Records for this task:

#####

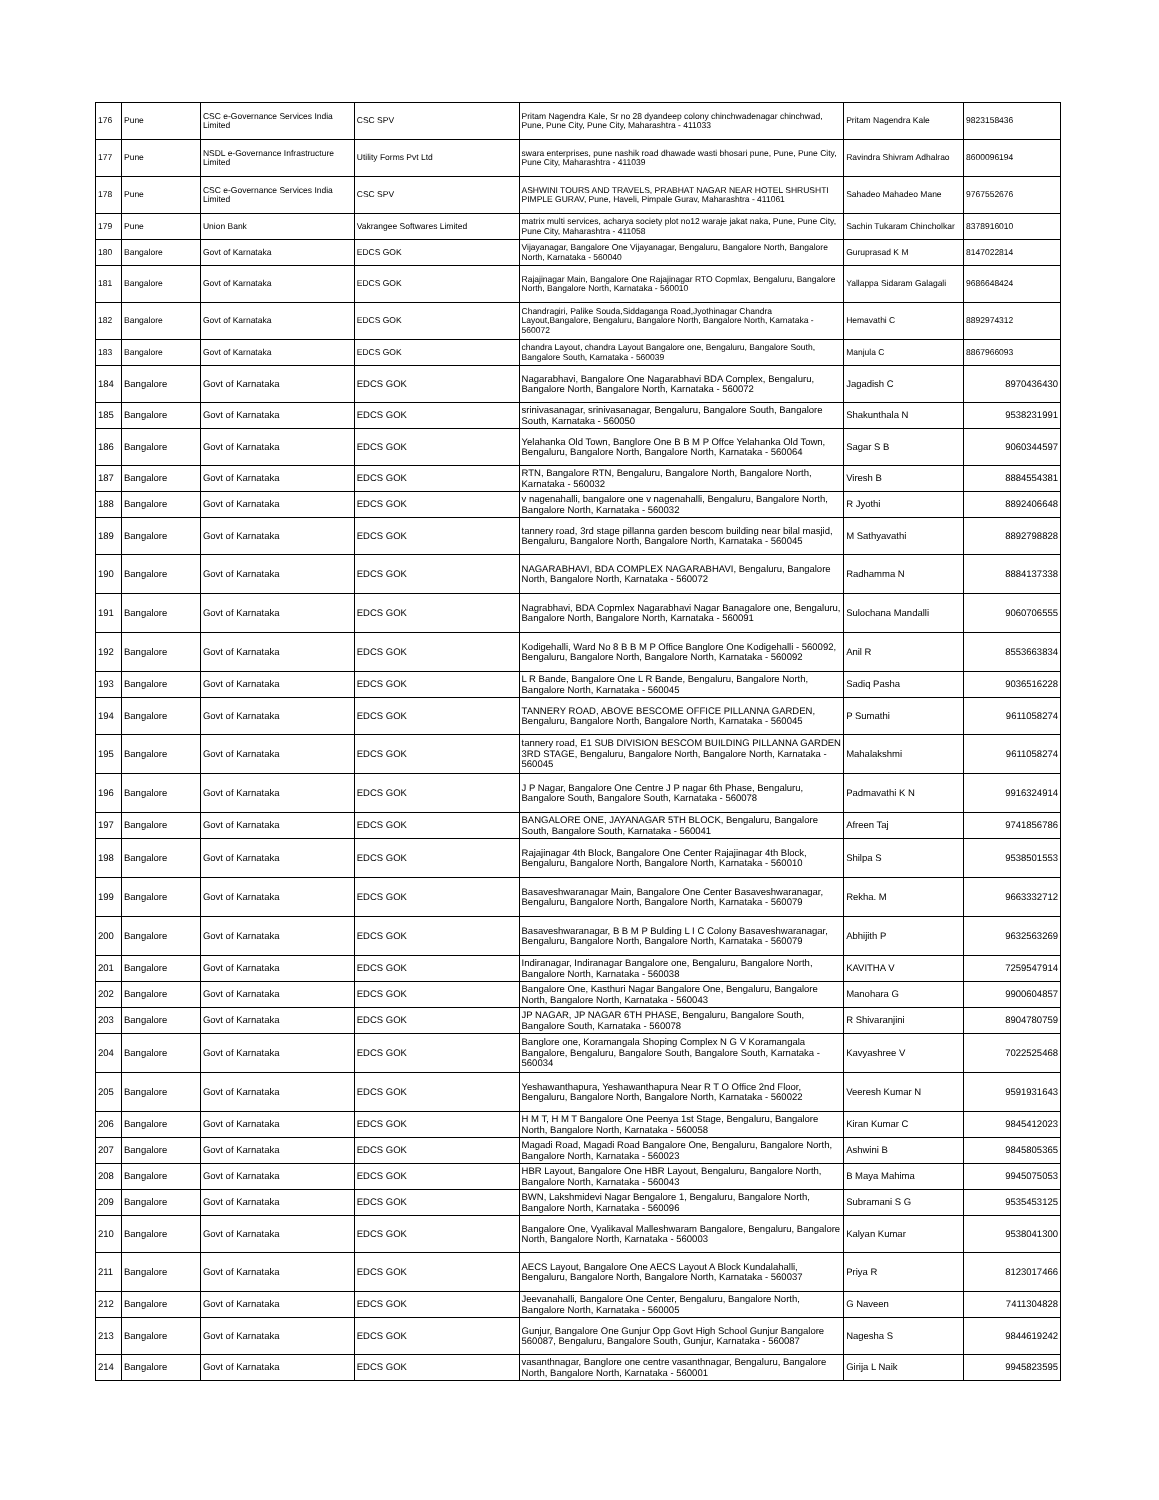| 176 | Pune | CSC e-Governance Services India Limited | CSC SPV | Pritam Nagendra Kale, Sr no 28 dyandeep colony chinchwadenagar chinchwad, Pune, Pune City, Pune City, Maharashtra - 411033 | Pritam Nagendra Kale | 9823158436 |
| 177 | Pune | NSDL e-Governance Infrastructure Limited | Utility Forms Pvt Ltd | swara enterprises, pune nashik road dhawade wasti bhosari pune, Pune, Pune City, Pune City, Maharashtra - 411039 | Ravindra Shivram Adhalrao | 8600096194 |
| 178 | Pune | CSC e-Governance Services India Limited | CSC SPV | ASHWINI TOURS AND TRAVELS, PRABHAT NAGAR NEAR HOTEL SHRUSHTI PIMPLE GURAV, Pune, Haveli, Pimpale Gurav, Maharashtra - 411061 | Sahadeo Mahadeo Mane | 9767552676 |
| 179 | Pune | Union Bank | Vakrangee Softwares Limited | matrix multi services, acharya society plot no12 waraje jakat naka, Pune, Pune City, Pune City, Maharashtra - 411058 | Sachin Tukaram Chincholkar | 8378916010 |
| 180 | Bangalore | Govt of Karnataka | EDCS GOK | Vijayanagar, Bangalore One Vijayanagar, Bengaluru, Bangalore North, Bangalore North, Karnataka - 560040 | Guruprasad K M | 8147022814 |
| 181 | Bangalore | Govt of Karnataka | EDCS GOK | Rajajinagar Main, Bangalore One Rajajinagar RTO Copmlax, Bengaluru, Bangalore North, Bangalore North, Karnataka - 560010 | Yallappa Sidaram Galagali | 9686648424 |
| 182 | Bangalore | Govt of Karnataka | EDCS GOK | Chandragiri, Palike Souda,Siddaganga Road,Jyothinagar Chandra Layout,Bangalore, Bengaluru, Bangalore North, Bangalore North, Karnataka - 560072 | Hemavathi C | 8892974312 |
| 183 | Bangalore | Govt of Karnataka | EDCS GOK | chandra Layout, chandra Layout Bangalore one, Bengaluru, Bangalore South, Bangalore South, Karnataka - 560039 | Manjula C | 8867966093 |
| 184 | Bangalore | Govt of Karnataka | EDCS GOK | Nagarabhavi, Bangalore One Nagarabhavi BDA Complex, Bengaluru, Bangalore North, Bangalore North, Karnataka - 560072 | Jagadish C | 8970436430 |
| 185 | Bangalore | Govt of Karnataka | EDCS GOK | srinivasanagar, srinivasanagar, Bengaluru, Bangalore South, Bangalore South, Karnataka - 560050 | Shakunthala N | 9538231991 |
| 186 | Bangalore | Govt of Karnataka | EDCS GOK | Yelahanka Old Town, Banglore One B B M P Offce Yelahanka Old Town, Bengaluru, Bangalore North, Bangalore North, Karnataka - 560064 | Sagar S B | 9060344597 |
| 187 | Bangalore | Govt of Karnataka | EDCS GOK | RTN, Bangalore RTN, Bengaluru, Bangalore North, Bangalore North, Karnataka - 560032 | Viresh B | 8884554381 |
| 188 | Bangalore | Govt of Karnataka | EDCS GOK | v nagenahalli, bangalore one v nagenahalli, Bengaluru, Bangalore North, Bangalore North, Karnataka - 560032 | R Jyothi | 8892406648 |
| 189 | Bangalore | Govt of Karnataka | EDCS GOK | tannery road, 3rd stage pillanna garden bescom building near bilal masjid, Bengaluru, Bangalore North, Bangalore North, Karnataka - 560045 | M Sathyavathi | 8892798828 |
| 190 | Bangalore | Govt of Karnataka | EDCS GOK | NAGARABHAVI, BDA COMPLEX NAGARABHAVI, Bengaluru, Bangalore North, Bangalore North, Karnataka - 560072 | Radhamma N | 8884137338 |
| 191 | Bangalore | Govt of Karnataka | EDCS GOK | Nagrabhavi, BDA Copmlex Nagarabhavi Nagar Banagalore one, Bengaluru, Bangalore North, Bangalore North, Karnataka - 560091 | Sulochana Mandalli | 9060706555 |
| 192 | Bangalore | Govt of Karnataka | EDCS GOK | Kodigehalli, Ward No 8 B B M P Office Banglore One Kodigehalli - 560092, Bengaluru, Bangalore North, Bangalore North, Karnataka - 560092 | Anil R | 8553663834 |
| 193 | Bangalore | Govt of Karnataka | EDCS GOK | L R Bande, Bangalore One L R Bande, Bengaluru, Bangalore North, Bangalore North, Karnataka - 560045 | Sadiq Pasha | 9036516228 |
| 194 | Bangalore | Govt of Karnataka | EDCS GOK | TANNERY ROAD, ABOVE BESCOME OFFICE PILLANNA GARDEN, Bengaluru, Bangalore North, Bangalore North, Karnataka - 560045 | P Sumathi | 9611058274 |
| 195 | Bangalore | Govt of Karnataka | EDCS GOK | tannery road, E1 SUB DIVISION BESCOM BUILDING PILLANNA GARDEN 3RD STAGE, Bengaluru, Bangalore North, Bangalore North, Karnataka - 560045 | Mahalakshmi | 9611058274 |
| 196 | Bangalore | Govt of Karnataka | EDCS GOK | J P Nagar, Bangalore One Centre J P nagar 6th Phase, Bengaluru, Bangalore South, Bangalore South, Karnataka - 560078 | Padmavathi K N | 9916324914 |
| 197 | Bangalore | Govt of Karnataka | EDCS GOK | BANGALORE ONE, JAYANAGAR 5TH BLOCK, Bengaluru, Bangalore South, Bangalore South, Karnataka - 560041 | Afreen Taj | 9741856786 |
| 198 | Bangalore | Govt of Karnataka | EDCS GOK | Rajajinagar 4th Block, Bangalore One Center Rajajinagar 4th Block, Bengaluru, Bangalore North, Bangalore North, Karnataka - 560010 | Shilpa S | 9538501553 |
| 199 | Bangalore | Govt of Karnataka | EDCS GOK | Basaveshwaranagar Main, Bangalore One Center Basaveshwaranagar, Bengaluru, Bangalore North, Bangalore North, Karnataka - 560079 | Rekha. M | 9663332712 |
| 200 | Bangalore | Govt of Karnataka | EDCS GOK | Basaveshwaranagar, B B M P Bulding L I C Colony Basaveshwaranagar, Bengaluru, Bangalore North, Bangalore North, Karnataka - 560079 | Abhijith P | 9632563269 |
| 201 | Bangalore | Govt of Karnataka | EDCS GOK | Indiranagar, Indiranagar Bangalore one, Bengaluru, Bangalore North, Bangalore North, Karnataka - 560038 | KAVITHA V | 7259547914 |
| 202 | Bangalore | Govt of Karnataka | EDCS GOK | Bangalore One, Kasthuri Nagar Bangalore One, Bengaluru, Bangalore North, Bangalore North, Karnataka - 560043 | Manohara G | 9900604857 |
| 203 | Bangalore | Govt of Karnataka | EDCS GOK | JP NAGAR, JP NAGAR 6TH PHASE, Bengaluru, Bangalore South, Bangalore South, Karnataka - 560078 | R Shivaranjini | 8904780759 |
| 204 | Bangalore | Govt of Karnataka | EDCS GOK | Banglore one, Koramangala Shoping Complex N G V Koramangala Bangalore, Bengaluru, Bangalore South, Bangalore South, Karnataka - 560034 | Kavyashree V | 7022525468 |
| 205 | Bangalore | Govt of Karnataka | EDCS GOK | Yeshawanthapura, Yeshawanthapura Near R T O Office 2nd Floor, Bengaluru, Bangalore North, Bangalore North, Karnataka - 560022 | Veeresh Kumar N | 9591931643 |
| 206 | Bangalore | Govt of Karnataka | EDCS GOK | H M T, H M T Bangalore One Peenya 1st Stage, Bengaluru, Bangalore North, Bangalore North, Karnataka - 560058 | Kiran Kumar C | 9845412023 |
| 207 | Bangalore | Govt of Karnataka | EDCS GOK | Magadi Road, Magadi Road Bangalore One, Bengaluru, Bangalore North, Bangalore North, Karnataka - 560023 | Ashwini B | 9845805365 |
| 208 | Bangalore | Govt of Karnataka | EDCS GOK | HBR Layout, Bangalore One HBR Layout, Bengaluru, Bangalore North, Bangalore North, Karnataka - 560043 | B Maya Mahima | 9945075053 |
| 209 | Bangalore | Govt of Karnataka | EDCS GOK | BWN, Lakshmidevi Nagar Bengalore 1, Bengaluru, Bangalore North, Bangalore North, Karnataka - 560096 | Subramani S G | 9535453125 |
| 210 | Bangalore | Govt of Karnataka | EDCS GOK | Bangalore One, Vyalikaval Malleshwaram Bangalore, Bengaluru, Bangalore North, Bangalore North, Karnataka - 560003 | Kalyan Kumar | 9538041300 |
| 211 | Bangalore | Govt of Karnataka | EDCS GOK | AECS Layout, Bangalore One AECS Layout A Block Kundalahalli, Bengaluru, Bangalore North, Bangalore North, Karnataka - 560037 | Priya R | 8123017466 |
| 212 | Bangalore | Govt of Karnataka | EDCS GOK | Jeevanahalli, Bangalore One Center, Bengaluru, Bangalore North, Bangalore North, Karnataka - 560005 | G Naveen | 7411304828 |
| 213 | Bangalore | Govt of Karnataka | EDCS GOK | Gunjur, Bangalore One Gunjur Opp Govt High School Gunjur Bangalore 560087, Bengaluru, Bangalore South, Gunjur, Karnataka - 560087 | Nagesha S | 9844619242 |
| 214 | Bangalore | Govt of Karnataka | EDCS GOK | vasanthnagar, Banglore one centre vasanthnagar, Bengaluru, Bangalore North, Bangalore North, Karnataka - 560001 | Girija L Naik | 9945823595 |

#####

Assignment:
Please transcribe only the lines in the records above running from the line that has "N | 9538231991 |" through the line that has "N | 8884137338 |", both included, exactly as they appear.

Result of this exercise:
| 185 | Bangalore | Govt of Karnataka | EDCS GOK | srinivasanagar, srinivasanagar, Bengaluru, Bangalore South, Bangalore South, Karnataka - 560050 | Shakunthala N | 9538231991 |
| 186 | Bangalore | Govt of Karnataka | EDCS GOK | Yelahanka Old Town, Banglore One B B M P Offce Yelahanka Old Town, Bengaluru, Bangalore North, Bangalore North, Karnataka - 560064 | Sagar S B | 9060344597 |
| 187 | Bangalore | Govt of Karnataka | EDCS GOK | RTN, Bangalore RTN, Bengaluru, Bangalore North, Bangalore North, Karnataka - 560032 | Viresh B | 8884554381 |
| 188 | Bangalore | Govt of Karnataka | EDCS GOK | v nagenahalli, bangalore one v nagenahalli, Bengaluru, Bangalore North, Bangalore North, Karnataka - 560032 | R Jyothi | 8892406648 |
| 189 | Bangalore | Govt of Karnataka | EDCS GOK | tannery road, 3rd stage pillanna garden bescom building near bilal masjid, Bengaluru, Bangalore North, Bangalore North, Karnataka - 560045 | M Sathyavathi | 8892798828 |
| 190 | Bangalore | Govt of Karnataka | EDCS GOK | NAGARABHAVI, BDA COMPLEX NAGARABHAVI, Bengaluru, Bangalore North, Bangalore North, Karnataka - 560072 | Radhamma N | 8884137338 |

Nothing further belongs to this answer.